Consigne 1:
Répondez à ces questions sur le texte consacré à la correspondance sonore :
(a) Pour quel secteur Nadège Pessognelli signe-t-elle ce texte ?
(b) Quelle expression l'autrice dit-elle aimer bien ?
(c) Selon le texte, que permet le fait de correspondre avec des enfants qu'on ne connaît que par ce biais ?
Consigne 2:
D'après le texte sur la correspondance sonore, pourquoi l'autrice apprécie-t-elle l'expression « Entrer en pédagogie Freinet » ?
Consigne 3:
Prolongez le texte sur la correspondance sonore à partir de sa dernière phrase.

Texte de l'exercice:
%%
La correspondance
sonore
Nadège
Pessognelli pour le Secteur Pratiques sonores et
musicales
Et pourquoi ne pas commencer par
la correspondance sonore ?
J’aime bien cette
expression : « Entrer en pédagogie Freinet » comme on entre
par une porte, c’est une image parlante : quelle(s)
porte(s) ouvrir,
en se laissant suffisamment de temps d’expérimentation
collective pour ne
pas la (les) laisser se refermer ? À l’époque des
précurseurs comme aujourd’hui, correspondre avec des
enfants qu’on ne connait que par ce biais permet
d’apprendre de l’autre, de découvrir un autre milieu, de
mieux connaitre son milieu en le présentant à d’autres, de
partager une culture de la classe.
%%
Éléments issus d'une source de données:
%%
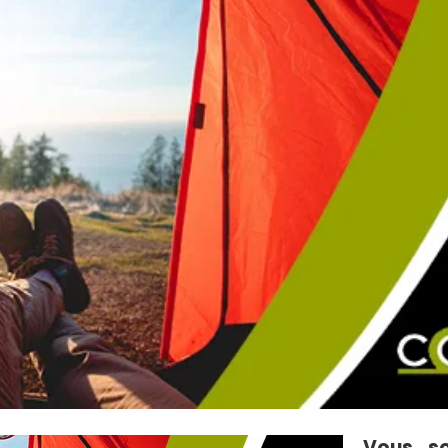
Vous so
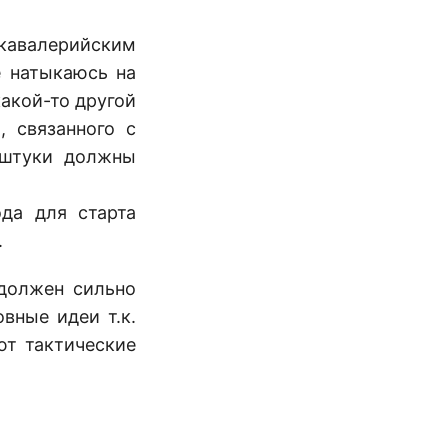
с кавалерийским
е натыкаюсь на
акой-то другой
, связанного с
 штуки должны
ода для старта
.
 должен сильно
вные идеи т.к.
ют тактические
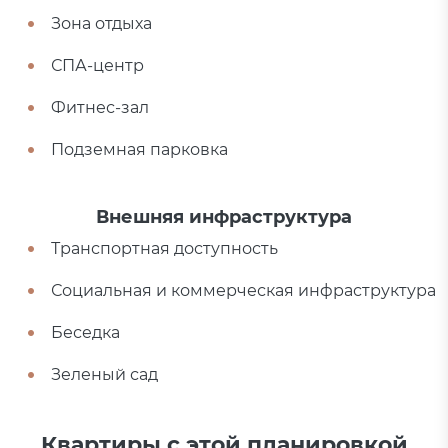
Зона отдыха
СПА-центр
Фитнес-зал
Подземная парковка
Внешняя инфраструктура
Транспортная доступность
Социальная и коммерческая инфраструктура
Беседка
Зеленый сад
Квартиры с этой планировкой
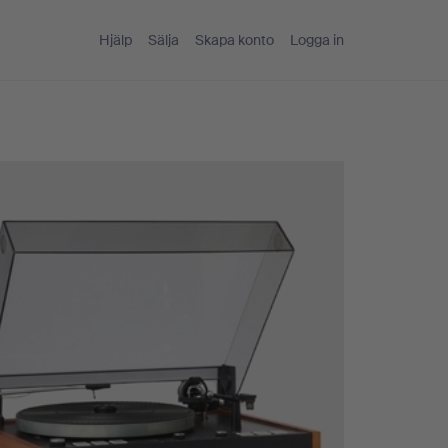
Hjälp
Sälja
Skapa konto
Logga in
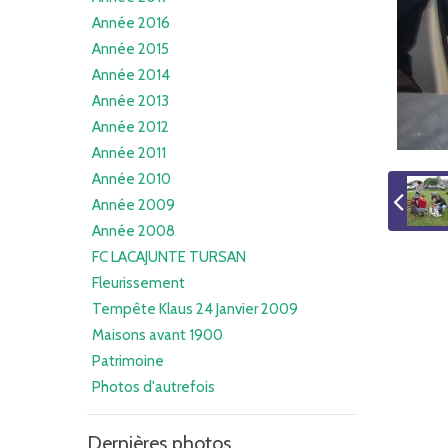
Année 2016
Année 2015
Année 2014
Année 2013
Année 2012
Année 2011
Année 2010
Année 2009
Année 2008
FC LACAJUNTE TURSAN
Fleurissement
Tempête Klaus 24 Janvier 2009
Maisons avant 1900
Patrimoine
Photos d'autrefois
Dernières photos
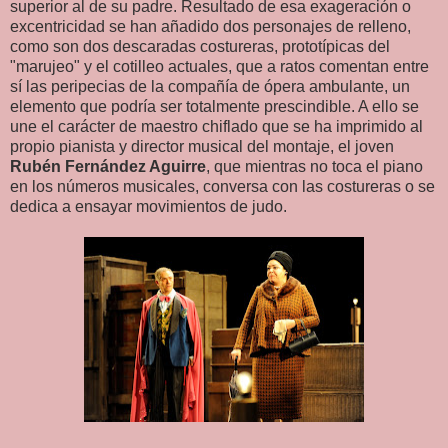
superior al de su padre. Resultado de esa exageración o
excentricidad se han añadido dos personajes de relleno,
como son dos descaradas costureras, prototípicas del
"marujeo" y el cotilleo actuales, que a ratos comentan entre
sí las peripecias de la compañía de ópera ambulante, un
elemento que podría ser totalmente prescindible. A ello se
une el carácter de maestro chiflado que se ha imprimido al
propio pianista y director musical del montaje, el joven
Rubén Fernández Aguirre
, que mientras no toca el piano
en los números musicales, conversa con las costureras o se
dedica a ensayar movimientos de judo.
%%
Réponse 1:
(a) Le Secteur Pratiques sonores et musicales.
(b) « Entrer en pédagogie Freinet ».
(c) Cela permet d'apprendre de l'autre, de découvrir un autre milieu, de mieux connaître son milieu en le présentant à d'autres et de partager une culture de la classe.

Réponse 2:
Elle l'apprécie parce que c'est une image parlante : on entre en pédagogie Freinet comme on entre par une porte. Cette image amène à se demander quelle porte ouvrir, en prenant assez de temps d'expérimentation collective pour qu'elle ne se referme pas.

Réponse 3:
Le
secteur Pratiques sonores et
musicales a décidé de poursuivre
une correspondance sonore pour explorer le monde sonore, en
maitriser mieux le langage et construire une culture
commune à nos classes. La correspondance sonore existe dans
le mouvement Freinet depuis longtemps. Sa forme a été
variable : des envois parmi d’autres dans le cadre d’une
correspondance « ordinaire », des
échanges spécifiques par
courrier ou courriel, avec un ou plusieurs destinataires,
d’abord sur des bandes, puis des CD et des mp4. Son
fondement est le même que pour les autres types de
correspondance : la nécessité et le plaisir de partager la
vie de la classe, de s’apporter des éléments pour aller
plus loin dans ses pratiques, comme on peut avoir besoin de
recevoir un retour sur un petit livre ou une création
envoyés aux corres’.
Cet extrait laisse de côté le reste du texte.